Here's how far I get at the moment.

The PIX accepts PPTP connections from the outside.
The PIX then uses a aaa server via RADIUS to a Windows 2000 server and get authentication information for the user.
.....(Which is actually really cool becuase it even asks for the allow dial-in flag)
The user gets authenticated and the box gets a valid IP address for the network.

The IP is given out, but with a subnet mask of 255.255.255.255 and a gateway of itself. I think this is fine, because it works the same way on my old Windows VPN server.

Do I have to have a specific access-list to allow this traffic back and forth? I get logged on and get an IP, but I can't actually ping anything inside of the network.

According to the book I have, since I have "sysopt connection permit-pptp" in there, it should pass through all traffic without an access-list.

Does that sound right?

Also, the other question, I'm giving the devices on the outside regular internal IPs from the 255.255.255.0 range internally. Is that wrong? Is it automatically trying to do NAT and screwing me up? I found that out through trial and error with the DMZ trying to give it external IPs, but it really just wanted its own internal range.

 
I've got some PIX knowledge so I'll give it a shot. Someone more knowledgeable please correct me if I'm wrong.

You need to give the external devices addresses that can be routed on your internal network but not in the same address range and the internal network. Yes there will be a NATing problem if you use the same addresses.

I?m not sure what the "sysopt connection permit-pptp" command does. I've never used it. I've always created an access list for the tunnel and that seemed to work.
 
Ah, I see, I'll go give changing the addresses to something else a shot and see what I get.

Am I going to need NAT statements for the new address range, or since they are all on the same device is it going to figure it out?

The sysopt permit line is explained like this in the book:
"This command implicitly allows all traffic from authenticated PPTP clients to pass to its destination without additional conduits or access lists. Without this command it is required to create additional entried in the access lists on the outside interface, because even if dial-in clients obtain internal IP address, their packets still arrice on the outside interface."
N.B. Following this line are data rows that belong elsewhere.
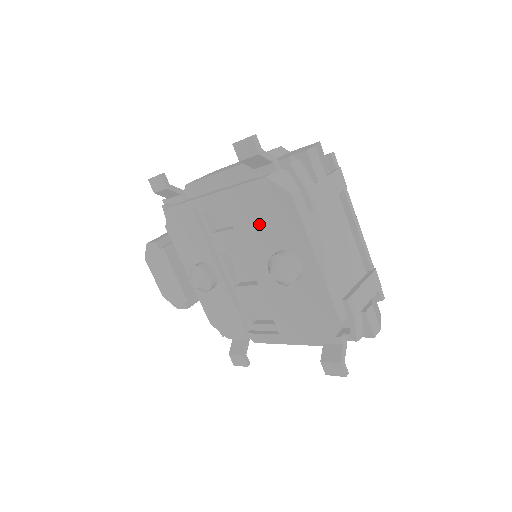
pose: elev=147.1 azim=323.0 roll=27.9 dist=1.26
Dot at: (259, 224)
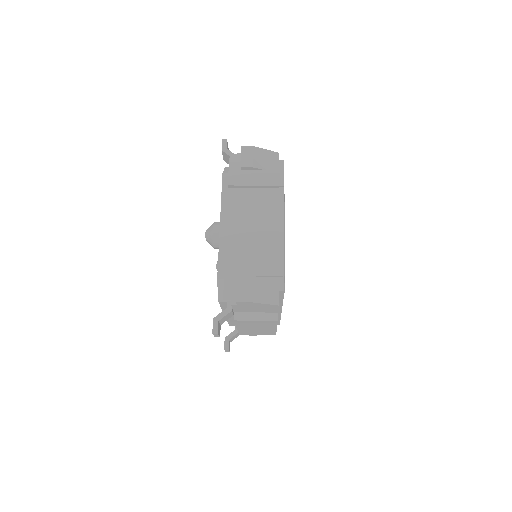
Dot at: occluded
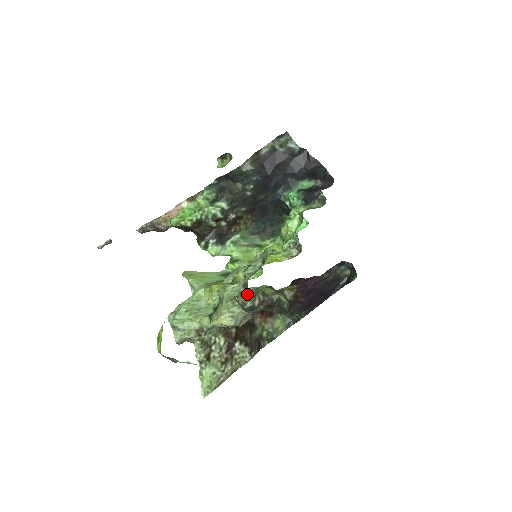
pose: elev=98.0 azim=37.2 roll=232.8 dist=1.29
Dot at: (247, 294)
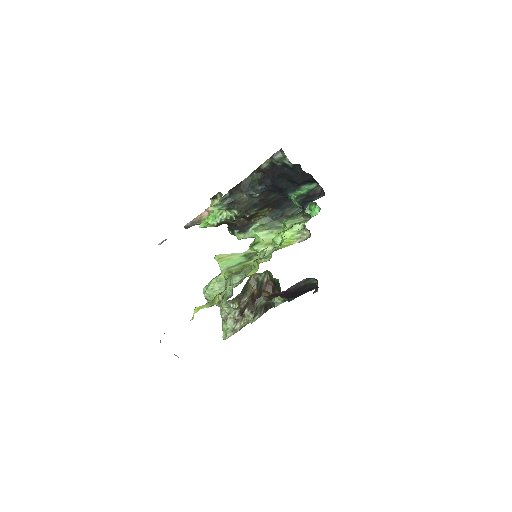
Dot at: (258, 274)
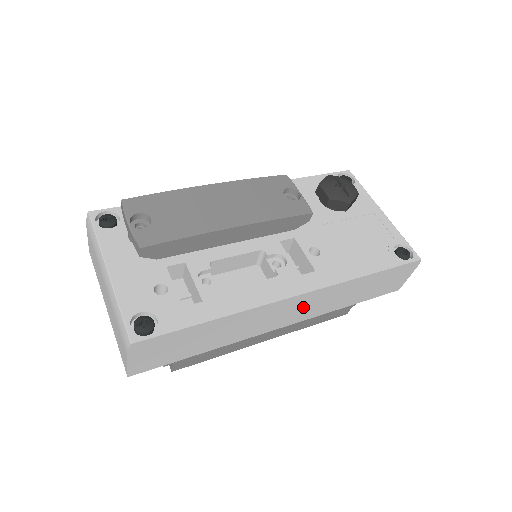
I may go with access lists to mold what's allowed through this, but that seemed like a simple way for me to allow all traffic, and keep that out of the things to troubleshoot while I'm testing it.
 
Well, I changed the IPs, but I also did have to add a line to my access list to get it to work.

So now it's working great.

I only have one last problem... how do I get traffic to "turn around" and get back out to the Internet from the PIX?

It connects up, I can see everything internally just fine, but I don't have any Internet access. I'd like to allow the clients to be able to get to the Internet, but for the users for this, I'd rather have them behind the firewall the whole time and not split-tunnel them, if possible.

Thanks for pointing me in the right direction!
 
To be honest I'm not sure. It sounds like either a nat or routing problem. I assume you have a default route and that traffic from inside gets out ok so that points me to nat. It's been a while since I've touched one and I'm really not much of an expert but I recall having to create an access list and then assigning a nat 0 (or 1 maybe) to the access list to tell it to nat or not for those address ranges specified in the access list. I wish I could help you more. Hopefully the gurus will chime in shortly and set you on your way.